FOR IMMEDIATE RELEASE
May 18, 2016
Content Manager – Communications and Marketing
CUPA-HR Expresses Disappointment Over DOL Overtime Rule
DOL Failed to Respond to Concerns Expressed by Higher Education; Impact on Institutions, Higher Ed Employees and Students Will Be Severe
The College and University Professional Association for Human Resources (CUPA-HR) issued the following statement in response to the final rule released today by the U.S. Department of Labor changing the exemptions to the federal overtime pay requirements for executive, professional and administrative employees.

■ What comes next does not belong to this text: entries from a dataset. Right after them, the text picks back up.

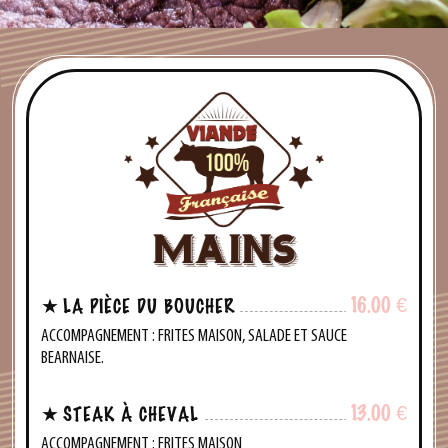
16.00
€
LA PIÈCE DU BOUCHER
ACCOMPAGNEMENT : FRITES MAISON, SALADE ET SAUCE
BEARNAISE.
13.00
€
STEAK À CHEVAL
ACCOMPAGNEMENT : FRITES MAISON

“We are deeply disappointed that the Labor Department did not do more to address the concerns of colleges and universities across the country that submitted comments, wrote letters to Congress and met with the administration officials” said CUPA-HR Chief Executive Officer Andy Brantley. “The final rule presents tremendous issues for colleges and universities, which would face annual cost increases in the millions and be forced to make difficult decisions for the 3.9 million higher education workers nationwide and the students they serve.”
Based on data the association has collected from members in the last few days and over the last year, the increase will result in significant costs — the combined cost estimates of the 35 institutions that provided data is nearly $115 million — to institutions and would inevitably trigger tuition hikes and reductions in force and services. The rule could negatively impact virtually every facet of academic life, from research to student services and athletics at community colleges, larger public universities, small liberal arts colleges, faith-based institutions and large research institutions.
In a recent survey of CUPA-HR members, 87 percent of respondents indicated that as a result of the rule they would have to reclassify any exempt employee making less than $47,500. “This will directly impact employees who could lose much of the flexibility and opportunity that is innate to salaried status,” said Brantley.
Last summer, CUPA-HR conducted a survey of 819 members as part of the comments submitted by 18 higher ed organizations in response to DOL’s proposal. In this survey, 88 percent of respondents indicated any threshold over $40,352 would be too high. More recently, CUPA-HR’s 2016 Professionals in Higher Education Salary Survey Report shows that a threshold of $47,000, which is slightly below the final rule’s $47,476, would impose significant costs on the higher education system. According to the report, institutions would face an average cost of $209,169 if they had to adjust just one employee for each of the 24 professional positions reporting a median salary below that level. Institutions will typically have many professionals in these slots below the threshold, particularly institutions in lower-cost areas of the county, which will be those hardest hit by the rule.
CUPA-HR has been following this rulemaking since March 2014 when President Obama issued a memorandum directing the Secretary of Labor to update the exemptions. In July 2015, DOL proposed increasing the threshold to $50,440 with automatic updates on an annualized basis. “Through each and every stage of the rulemaking process, CUPA-HR and its members have been the voice of higher education advocating for positive changes that would lessen the negative impact of the many unintended consequences associated with the proposed rule,” said Brantley.
CUPA-HR supports the Protecting Workplace Advancement and Opportunity Act introduced in the Senate and House by Sen. Tim Scott (R-S.C.) and Rep. Tim Walberg (R-Mich.) and cosponsored by Sen. Lamar Alexander (R-Tenn.) and Rep. John Kline (R-Minn.). The bill would require the Labor Department to conduct a new and comprehensive economic analysis on the impact of mandatory overtime expansion to small businesses, nonprofits and public employers as well as an analysis on the effect on employee flexibility before implementing a change to the exemptions.
“We agree with these members of Congress and the Obama Administration’s own Small Business Administration that the Labor Department needs to comprehensively examine the economic impact of a change to the overtime laws before imposing this rule on colleges and universities and other employers,” said Brantley.
CUPA-HR helps lead the Partnership to Protect Workplace Opportunity (PPWO). For more information about the partnership, visit www.protectingopportunity.org.
The College and University Professional Association for Human Resources serves as the voice of human resources in higher education, representing more than 20,000 human resources professionals and other campus leaders at over 1,900 colleges and universities across the country, including 91 percent of all United States doctoral institutions, 77 percent of all master’s institutions, 57 percent of all bachelor’s institutions and 600 two-year and specialized institutions. For more information about CUPA-HR, visit www.cupahr.org.
CUPA-HR will continue to advocate for a more appropriate salary threshold — one that will not harm institutions of higher education, their employees and the students they serve — and we urge members of Congress to support the Protecting Workplace Advancement and Opportunity Act.